___ Records for the task
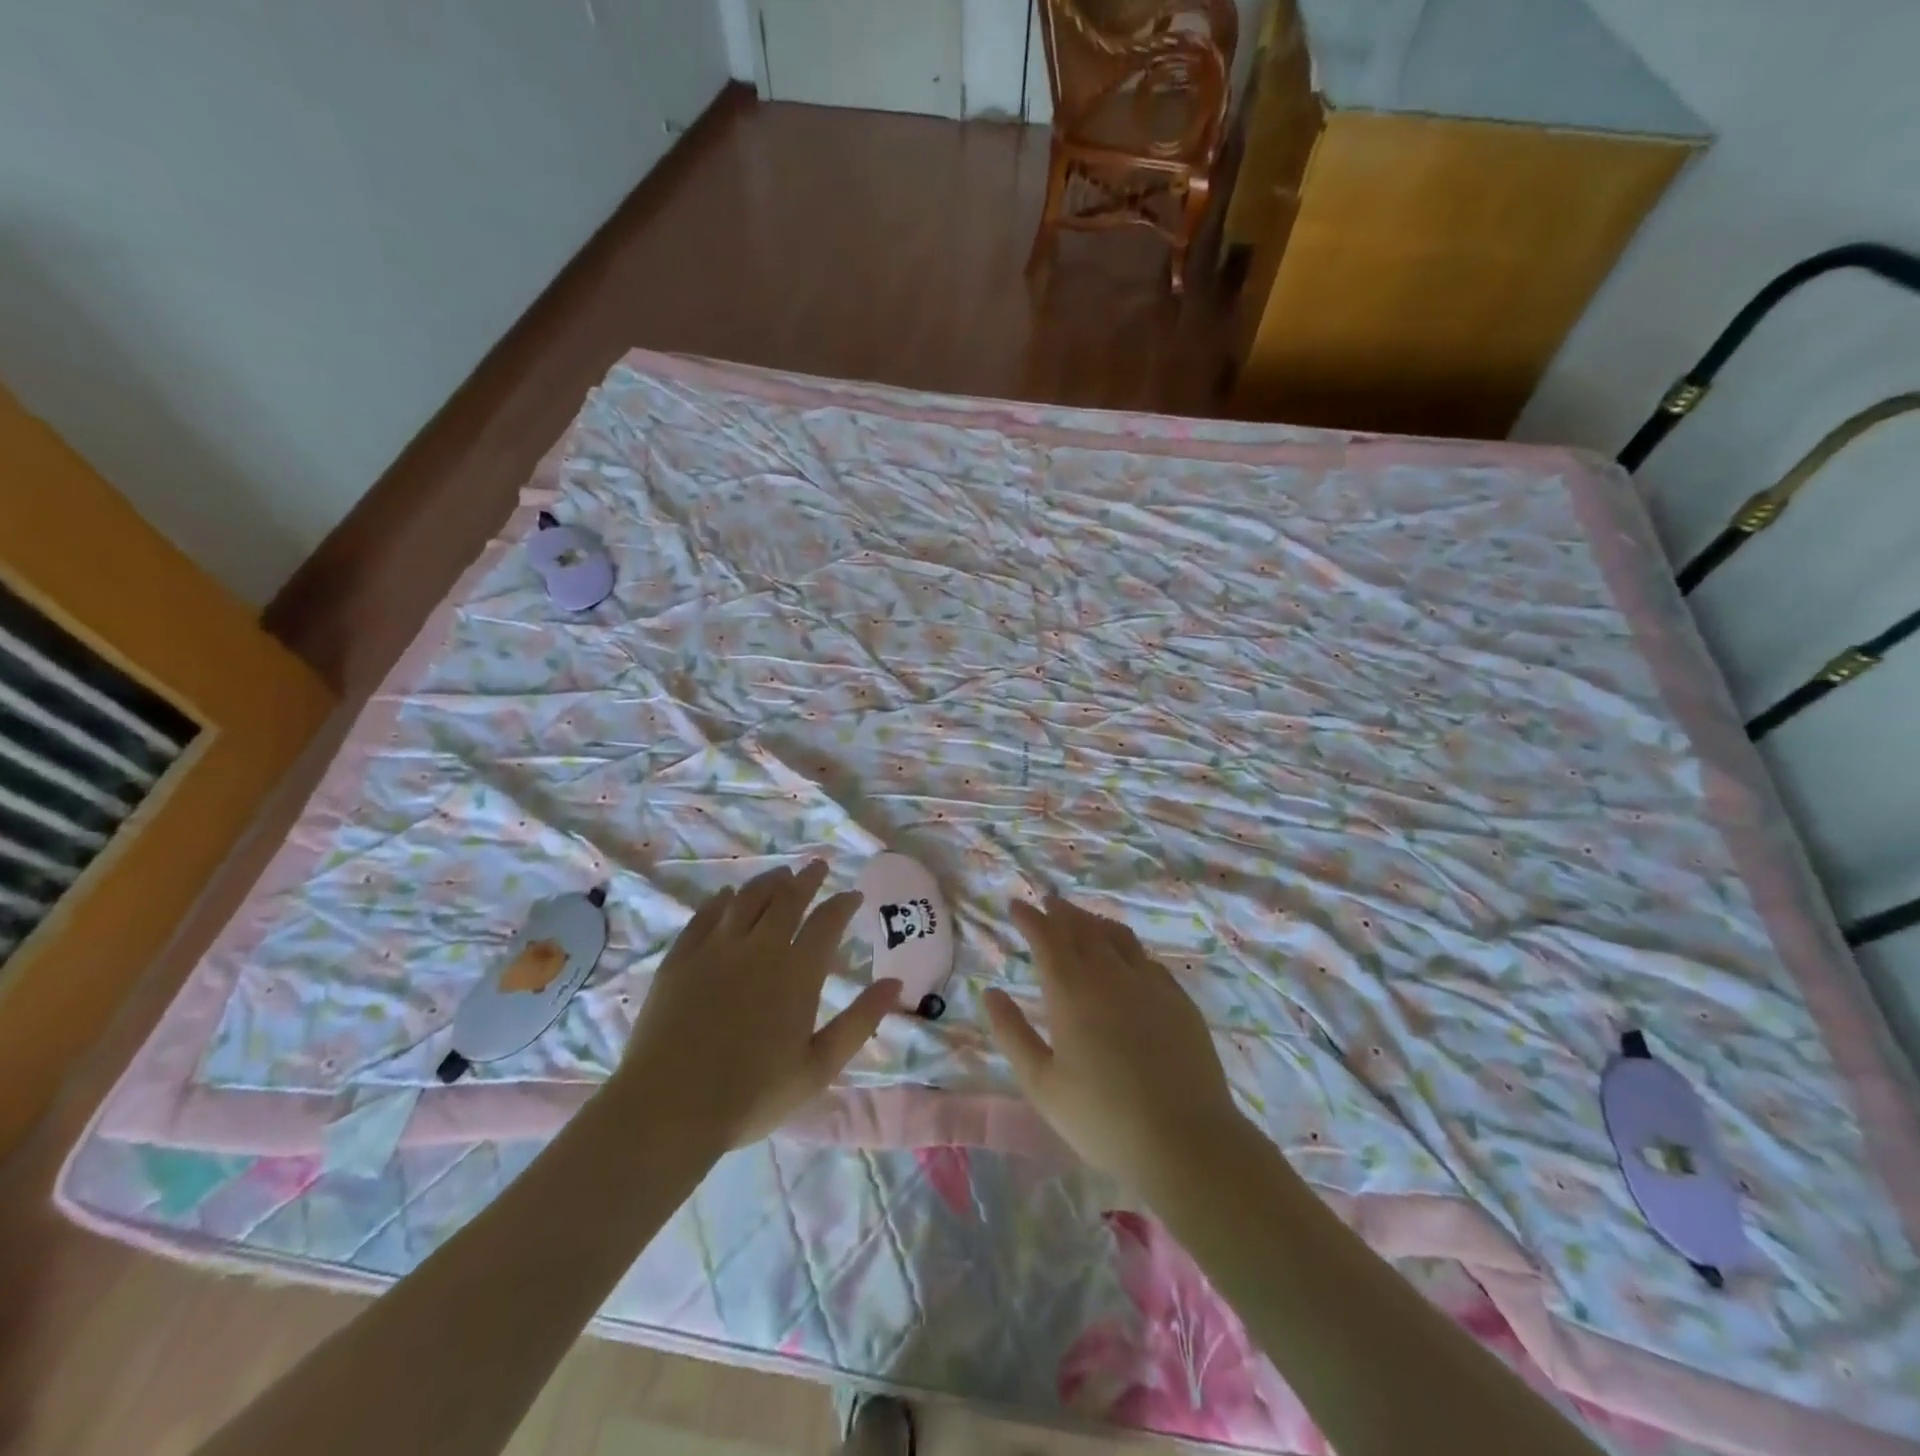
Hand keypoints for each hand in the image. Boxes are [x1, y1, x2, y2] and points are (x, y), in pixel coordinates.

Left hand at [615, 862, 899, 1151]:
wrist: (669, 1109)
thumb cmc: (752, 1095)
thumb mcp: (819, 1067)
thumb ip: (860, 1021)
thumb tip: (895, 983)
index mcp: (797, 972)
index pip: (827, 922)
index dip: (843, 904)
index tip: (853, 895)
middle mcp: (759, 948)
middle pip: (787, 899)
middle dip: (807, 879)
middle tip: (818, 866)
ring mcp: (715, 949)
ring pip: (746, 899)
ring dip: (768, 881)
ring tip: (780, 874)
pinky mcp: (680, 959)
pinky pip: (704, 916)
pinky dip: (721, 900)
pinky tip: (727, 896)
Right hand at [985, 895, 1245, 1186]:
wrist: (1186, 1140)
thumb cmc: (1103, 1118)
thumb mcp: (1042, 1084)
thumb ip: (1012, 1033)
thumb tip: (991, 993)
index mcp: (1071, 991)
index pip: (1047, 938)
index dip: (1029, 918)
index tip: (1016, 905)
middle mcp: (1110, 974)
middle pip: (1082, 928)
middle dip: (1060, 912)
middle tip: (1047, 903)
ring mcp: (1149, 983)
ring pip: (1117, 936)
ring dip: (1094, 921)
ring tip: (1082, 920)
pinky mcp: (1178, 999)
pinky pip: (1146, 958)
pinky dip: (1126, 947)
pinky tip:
______
● Exercise aim
Every entry should come back exactly as written, only without images.

● Worked solution
Hand keypoints for each hand in the image. Boxes are [x1, y1, x2, y2] and points are (x, y), in pixel coordinates.

Left hand at [615, 862, 899, 1151]:
wrist: (669, 1109)
thumb cmc: (752, 1095)
thumb mcp: (819, 1067)
thumb ip: (860, 1021)
thumb tip: (895, 983)
index mcp: (797, 972)
index pip: (827, 922)
index dip: (843, 904)
index tip: (853, 895)
middle mcp: (759, 948)
middle pip: (787, 899)
middle dip: (807, 879)
middle tip: (818, 866)
ring mcp: (715, 949)
ring pip: (746, 899)
ring dip: (768, 881)
ring tip: (780, 874)
pinky mcp: (680, 959)
pinky pip: (704, 916)
pinky dip: (721, 900)
pinky tip: (727, 896)
Right hand at [985, 895, 1245, 1186]:
wrist: (1186, 1140)
thumb cmc: (1103, 1118)
thumb mcp: (1042, 1084)
thumb ip: (1012, 1033)
thumb tip: (991, 993)
index mcp: (1071, 991)
index pip: (1047, 938)
index dip: (1029, 918)
index tip: (1016, 905)
middle mcp: (1110, 974)
middle pip: (1082, 928)
middle dip: (1060, 912)
middle tip: (1047, 903)
ring mcp: (1149, 983)
ring pip: (1117, 936)
ring dip: (1094, 921)
ring tip: (1082, 920)
pinky mcp: (1178, 999)
pinky pip: (1146, 958)
pinky dip: (1126, 947)
pinky tip:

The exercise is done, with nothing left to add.